_Document structure recognition data_.
■ ■ ■ ■ ■ ■ ■

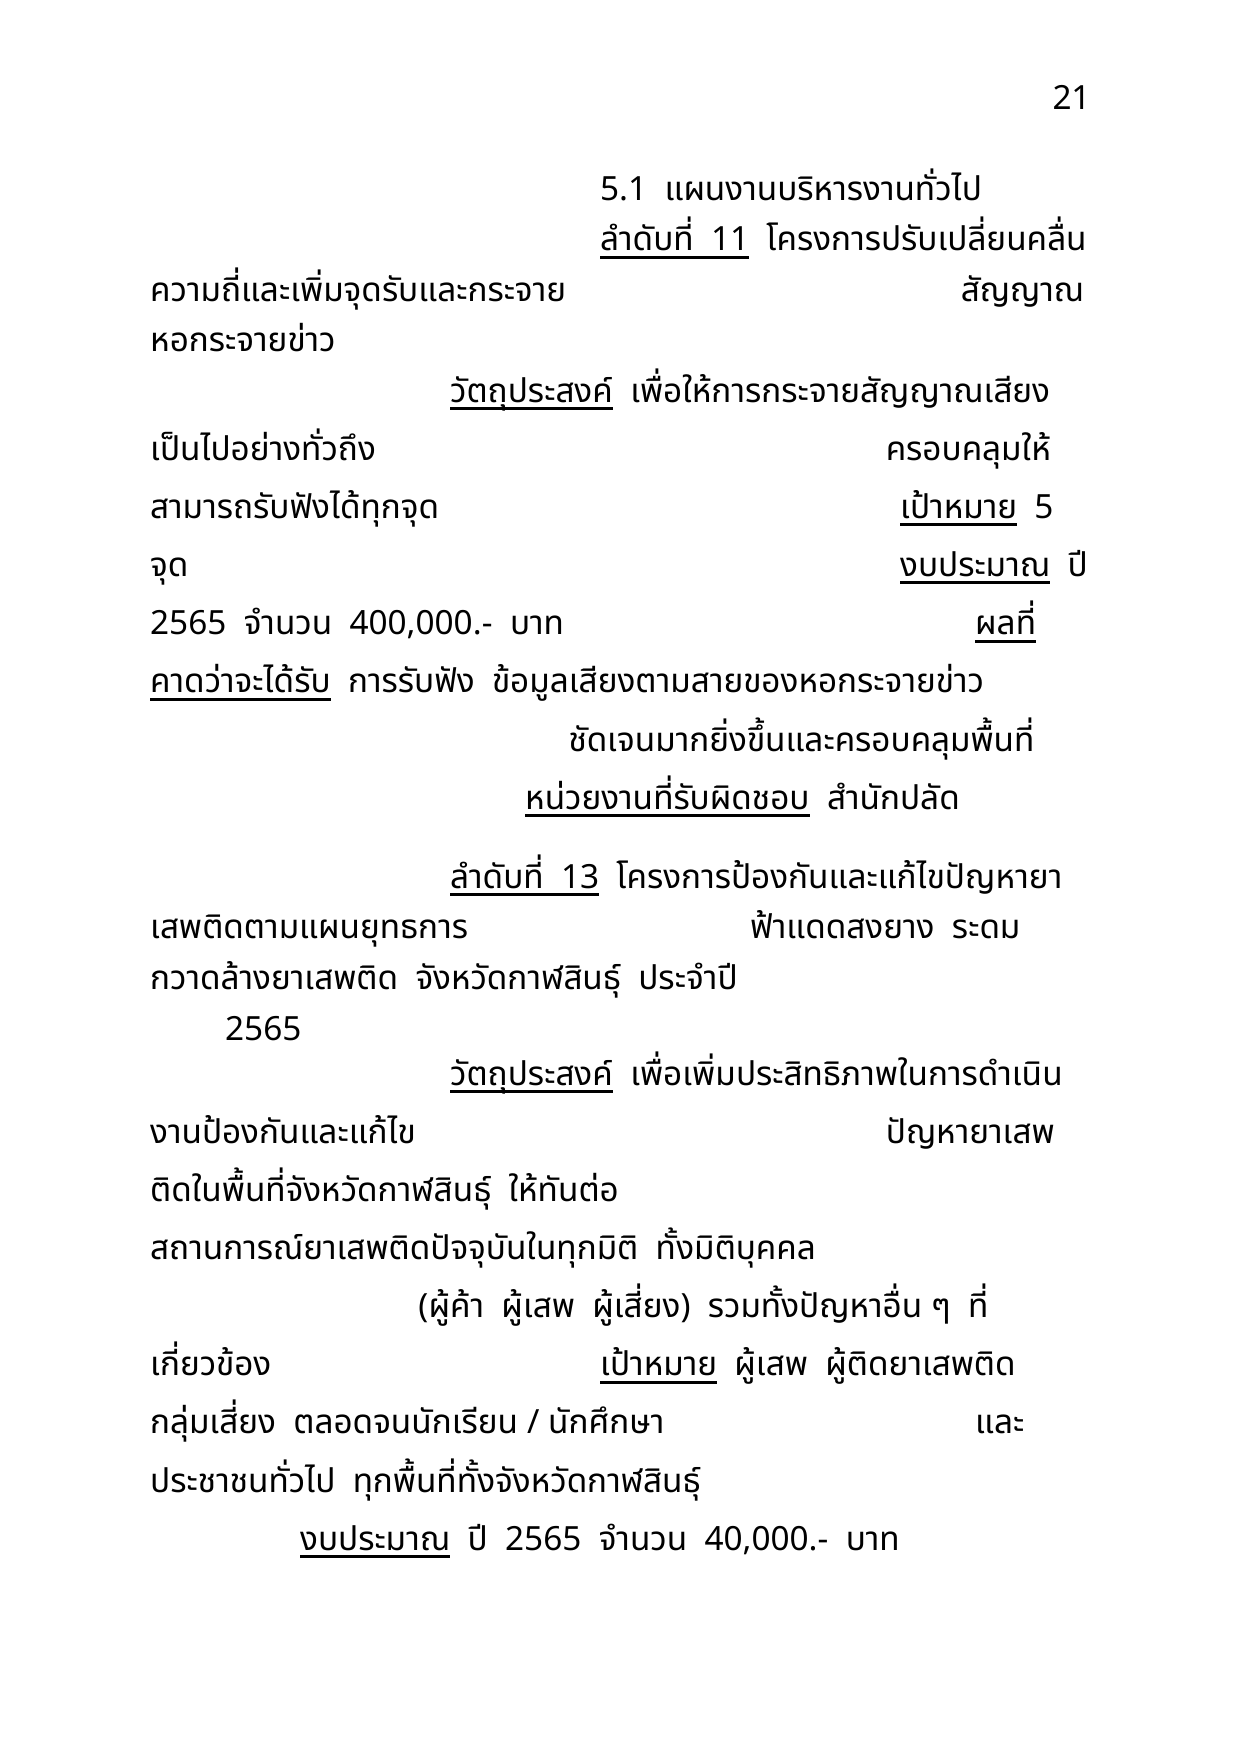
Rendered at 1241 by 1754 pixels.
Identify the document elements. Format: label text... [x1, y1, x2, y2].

text ลำดับที่ 13 โครงการป้องกันและแก้ไขปัญหายาเสพติดตามแผนยุทธการ ฟ้าแดดสงยาง ระดมกวาดล้างยาเสพติด จังหวัดกาฬสินธุ์ ประจำปี 2565 [150, 852, 1090, 1050]
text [150, 1050, 1090, 1565]
text วัตถุประสงค์ เพื่อให้การกระจายสัญญาณเสียงเป็นไปอย่างทั่วถึง ครอบคลุมให้สามารถรับฟังได้ทุกจุด เป้าหมาย 5 จุด งบประมาณ ปี 2565 จำนวน 400,000.- บาท ผลที่คาดว่าจะได้รับ การรับฟัง ข้อมูลเสียงตามสายของหอกระจายข่าว ชัดเจนมากยิ่งขึ้นและครอบคลุมพื้นที่ หน่วยงานที่รับผิดชอบ สำนักปลัด [150, 367, 1090, 824]
text 5.1 แผนงานบริหารงานทั่วไป ลำดับที่ 11 โครงการปรับเปลี่ยนคลื่นความถี่และเพิ่มจุดรับและกระจาย สัญญาณหอกระจายข่าว [150, 164, 1090, 367]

■ ■ ■ ■ ■ ■ ■

_Task details_.
The lines holding the word "text" are the answer. Find them in the entries and copy them.

_Finished task_.
Identify the document elements. Format: label text... [x1, y1, x2, y2].
text ลำดับที่ 13 โครงการป้องกันและแก้ไขปัญหายาเสพติดตามแผนยุทธการ ฟ้าแดดสงยาง ระดมกวาดล้างยาเสพติด จังหวัดกาฬสินธุ์ ประจำปี 2565 [150, 852, 1090, 1050]
text [150, 1050, 1090, 1565]
text วัตถุประสงค์ เพื่อให้การกระจายสัญญาณเสียงเป็นไปอย่างทั่วถึง ครอบคลุมให้สามารถรับฟังได้ทุกจุด เป้าหมาย 5 จุด งบประมาณ ปี 2565 จำนวน 400,000.- บาท ผลที่คาดว่าจะได้รับ การรับฟัง ข้อมูลเสียงตามสายของหอกระจายข่าว ชัดเจนมากยิ่งขึ้นและครอบคลุมพื้นที่ หน่วยงานที่รับผิดชอบ สำนักปลัด [150, 367, 1090, 824]
text 5.1 แผนงานบริหารงานทั่วไป ลำดับที่ 11 โครงการปรับเปลี่ยนคลื่นความถี่และเพิ่มจุดรับและกระจาย สัญญาณหอกระจายข่าว [150, 164, 1090, 367]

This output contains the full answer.